In the early nineteenth century the favourite promenade of Parisian flaneurs was displaced from the Palais Royal to the Boulevard des Italiens, whither the proprietors of cafés and restaurants followed. A group of young fellows entered one evening a small cabaret near the Comédie Italienne (now Opéra Comique), found the wine to their taste and the cuisine excellent, praised host and fare to their friends, and the modest cabaret developed into the Café Anglais, most famous of epicurean temples, frequented during the Second Empire by kings and princes, to whom alone the haughty proprietor would devote personal care. The sumptuous cafés Tortoni, founded in 1798, and De Paris, opened 1822, have long since passed away. So has the Café Hardy, whose proprietor invented déjeuners à la fourchette, although its rival and neighbour, the Café Riche, stills exists. Many others of the celebrated cafés of the Boulevards have disappeared or suffered a transformation into the more popular Brasseries and Tavernes of which so many, alternating with the theatres, restaurants and dazzling shops that line the most-frequented evening promenade of Paris, invite the thirsty or leisurely pleasure-seeker of to-day.

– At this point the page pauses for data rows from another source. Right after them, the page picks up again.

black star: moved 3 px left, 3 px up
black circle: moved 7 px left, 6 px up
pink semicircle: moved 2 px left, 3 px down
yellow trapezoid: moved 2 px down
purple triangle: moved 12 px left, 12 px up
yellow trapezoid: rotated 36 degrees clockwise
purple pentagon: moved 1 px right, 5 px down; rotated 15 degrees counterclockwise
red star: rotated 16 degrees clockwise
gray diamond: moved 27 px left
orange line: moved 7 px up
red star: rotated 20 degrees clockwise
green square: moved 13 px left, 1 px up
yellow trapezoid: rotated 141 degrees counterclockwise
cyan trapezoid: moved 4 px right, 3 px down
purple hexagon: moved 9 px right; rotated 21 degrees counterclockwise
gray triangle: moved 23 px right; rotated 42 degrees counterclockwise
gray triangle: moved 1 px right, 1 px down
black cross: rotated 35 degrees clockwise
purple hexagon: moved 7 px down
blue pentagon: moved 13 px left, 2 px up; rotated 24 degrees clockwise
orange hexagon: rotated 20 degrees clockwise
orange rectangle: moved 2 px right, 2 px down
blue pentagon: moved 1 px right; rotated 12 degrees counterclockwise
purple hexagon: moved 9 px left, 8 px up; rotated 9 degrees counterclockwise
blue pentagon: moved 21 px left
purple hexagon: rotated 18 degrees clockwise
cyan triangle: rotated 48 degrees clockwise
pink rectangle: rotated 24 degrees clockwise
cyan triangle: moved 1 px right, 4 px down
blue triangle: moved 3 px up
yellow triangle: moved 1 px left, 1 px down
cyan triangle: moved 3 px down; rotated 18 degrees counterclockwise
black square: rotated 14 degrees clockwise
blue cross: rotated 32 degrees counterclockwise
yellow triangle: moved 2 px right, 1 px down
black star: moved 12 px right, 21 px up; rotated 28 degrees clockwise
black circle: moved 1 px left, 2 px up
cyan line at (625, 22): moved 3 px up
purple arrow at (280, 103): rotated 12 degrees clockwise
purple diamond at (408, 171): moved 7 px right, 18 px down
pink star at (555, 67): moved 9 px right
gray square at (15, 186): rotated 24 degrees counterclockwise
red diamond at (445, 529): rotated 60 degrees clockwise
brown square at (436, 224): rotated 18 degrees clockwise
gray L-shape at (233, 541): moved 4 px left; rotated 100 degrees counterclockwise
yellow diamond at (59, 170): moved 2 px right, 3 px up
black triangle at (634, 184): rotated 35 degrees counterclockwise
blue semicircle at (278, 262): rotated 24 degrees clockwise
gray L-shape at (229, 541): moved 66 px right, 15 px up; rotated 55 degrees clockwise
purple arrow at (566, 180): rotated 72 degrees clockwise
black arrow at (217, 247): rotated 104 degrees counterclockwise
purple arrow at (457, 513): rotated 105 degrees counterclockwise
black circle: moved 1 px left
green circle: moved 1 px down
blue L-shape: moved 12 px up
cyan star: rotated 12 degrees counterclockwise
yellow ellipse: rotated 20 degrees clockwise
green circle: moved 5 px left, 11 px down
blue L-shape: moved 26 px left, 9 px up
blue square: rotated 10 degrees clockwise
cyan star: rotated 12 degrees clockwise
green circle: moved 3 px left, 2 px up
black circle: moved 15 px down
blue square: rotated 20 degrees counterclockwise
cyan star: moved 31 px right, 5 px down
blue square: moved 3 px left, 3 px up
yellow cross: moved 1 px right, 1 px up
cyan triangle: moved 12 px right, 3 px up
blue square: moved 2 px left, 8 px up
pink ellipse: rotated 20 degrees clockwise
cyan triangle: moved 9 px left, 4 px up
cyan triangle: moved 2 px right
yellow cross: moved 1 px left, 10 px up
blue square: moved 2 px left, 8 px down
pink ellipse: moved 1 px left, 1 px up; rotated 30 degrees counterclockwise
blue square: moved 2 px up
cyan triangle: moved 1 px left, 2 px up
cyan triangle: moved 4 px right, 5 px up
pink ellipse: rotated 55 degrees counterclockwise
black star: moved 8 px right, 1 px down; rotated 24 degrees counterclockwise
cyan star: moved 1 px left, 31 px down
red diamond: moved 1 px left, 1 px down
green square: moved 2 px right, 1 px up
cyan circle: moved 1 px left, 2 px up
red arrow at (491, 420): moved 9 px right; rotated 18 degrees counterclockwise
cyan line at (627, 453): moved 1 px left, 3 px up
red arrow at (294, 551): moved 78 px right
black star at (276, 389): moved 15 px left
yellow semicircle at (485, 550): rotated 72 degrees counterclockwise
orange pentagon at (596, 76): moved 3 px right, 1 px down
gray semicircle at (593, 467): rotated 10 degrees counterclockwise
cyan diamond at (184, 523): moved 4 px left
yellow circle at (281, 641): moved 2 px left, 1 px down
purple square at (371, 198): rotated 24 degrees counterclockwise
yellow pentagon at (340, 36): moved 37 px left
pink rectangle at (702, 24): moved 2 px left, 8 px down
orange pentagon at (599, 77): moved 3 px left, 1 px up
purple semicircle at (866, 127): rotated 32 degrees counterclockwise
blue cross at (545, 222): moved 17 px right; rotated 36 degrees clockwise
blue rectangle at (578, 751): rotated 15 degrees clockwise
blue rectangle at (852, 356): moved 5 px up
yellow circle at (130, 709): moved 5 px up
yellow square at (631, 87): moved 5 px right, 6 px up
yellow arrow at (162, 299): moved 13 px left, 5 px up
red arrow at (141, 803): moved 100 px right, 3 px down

Nowhere may the traveller gain a better impression of the essential gaiety and sociability of the Parisian temperament than by sitting outside a café on the boulevards on a public festival and observing his neighbours and the passers-by: their imperturbable good humour; their easy manners; their simple enjoyments; their quick intelligence, alert gait and expressive gestures; the wonderful skill of the women in dress. The glittering halls of pleasure that appeal to so many visitors, the Bohemian cafés of the outer boulevards, the Folies Bergères, the Moulins Rouges, the Bals Bulliers, with their meretricious and vulgar attractions, frequented by the more facile daughters of Gaul, "whose havoc of virtue is measured by the length of their laundresses' bills," as a genial satirist of their sex has phrased it—all these manifestations of la vie, so unutterably dull and sordid, are of small concern to the cultured traveller. The intimate charm and spirit of Paris will be heard and felt by him not amid the whirlwind of these saturnalia largely maintained by the patronage of English-speaking visitors, but rather in the smaller voices that speak from the inmost Paris which we have essayed to describe. Nor can we bid more fitting adieu to Lutetia than by translating Goethe's words to Eckermann: "Think of the city of Paris where all the best of the realms of nature and art in the whole earth are open to daily contemplation, a world-city where the crossing of every bridge or every square recalls a great past, and where at every street corner a piece of history has been unfolded."